## Problem statement
Leave out the pictures and repeat the data exactly.
====== Supplied information ======
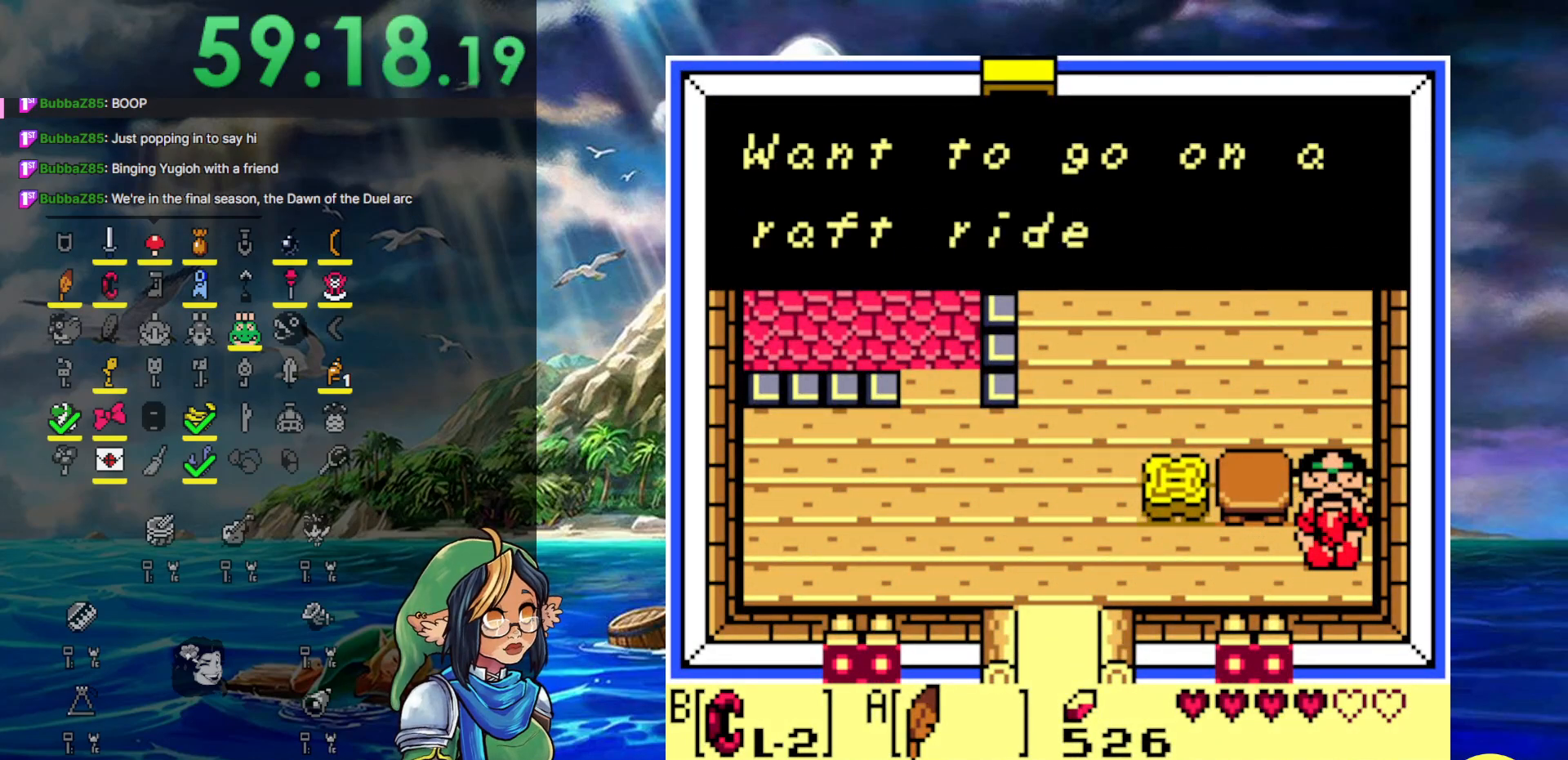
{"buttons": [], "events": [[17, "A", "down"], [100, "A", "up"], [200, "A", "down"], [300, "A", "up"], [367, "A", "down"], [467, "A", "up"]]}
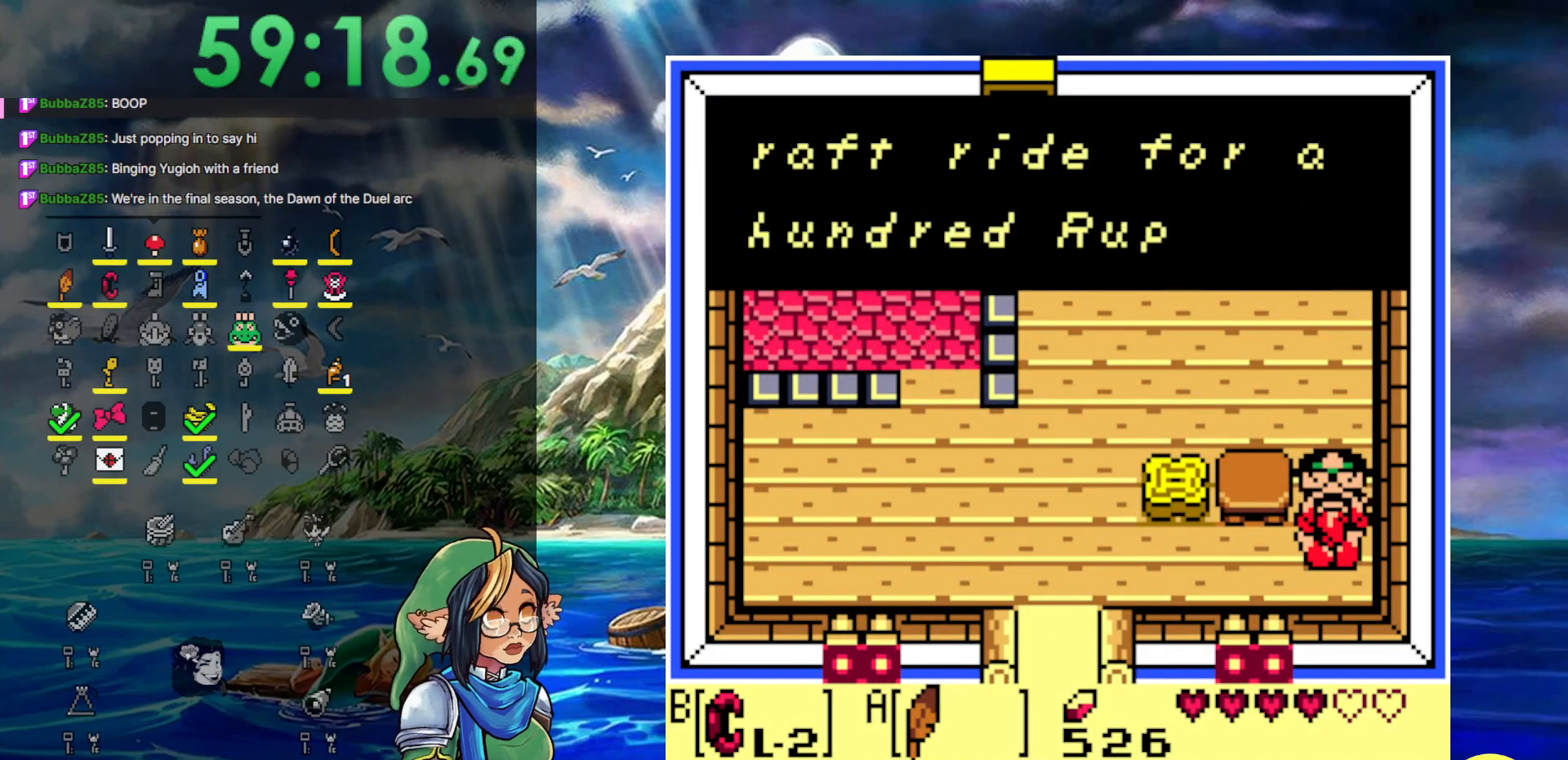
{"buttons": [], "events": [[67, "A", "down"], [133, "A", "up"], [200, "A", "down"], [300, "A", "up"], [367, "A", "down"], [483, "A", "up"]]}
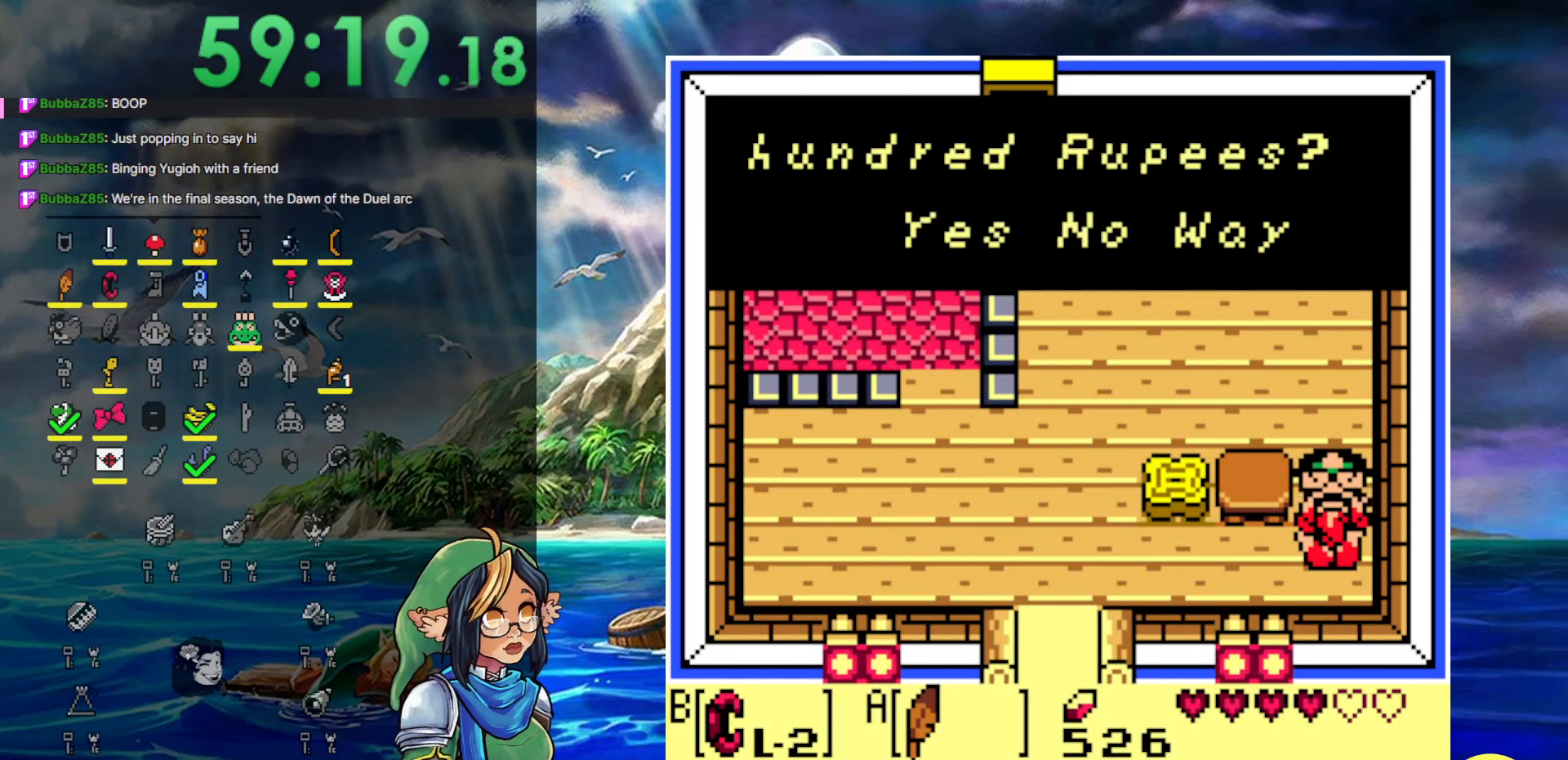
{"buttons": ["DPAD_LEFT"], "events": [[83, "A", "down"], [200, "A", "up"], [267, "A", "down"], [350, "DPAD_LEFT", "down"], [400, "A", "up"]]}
======
## Response
{"buttons": [], "events": [[17, "A", "down"], [100, "A", "up"], [200, "A", "down"], [300, "A", "up"], [367, "A", "down"], [467, "A", "up"]]}
{"buttons": [], "events": [[67, "A", "down"], [133, "A", "up"], [200, "A", "down"], [300, "A", "up"], [367, "A", "down"], [483, "A", "up"]]}
{"buttons": ["DPAD_LEFT"], "events": [[83, "A", "down"], [200, "A", "up"], [267, "A", "down"], [350, "DPAD_LEFT", "down"], [400, "A", "up"]]}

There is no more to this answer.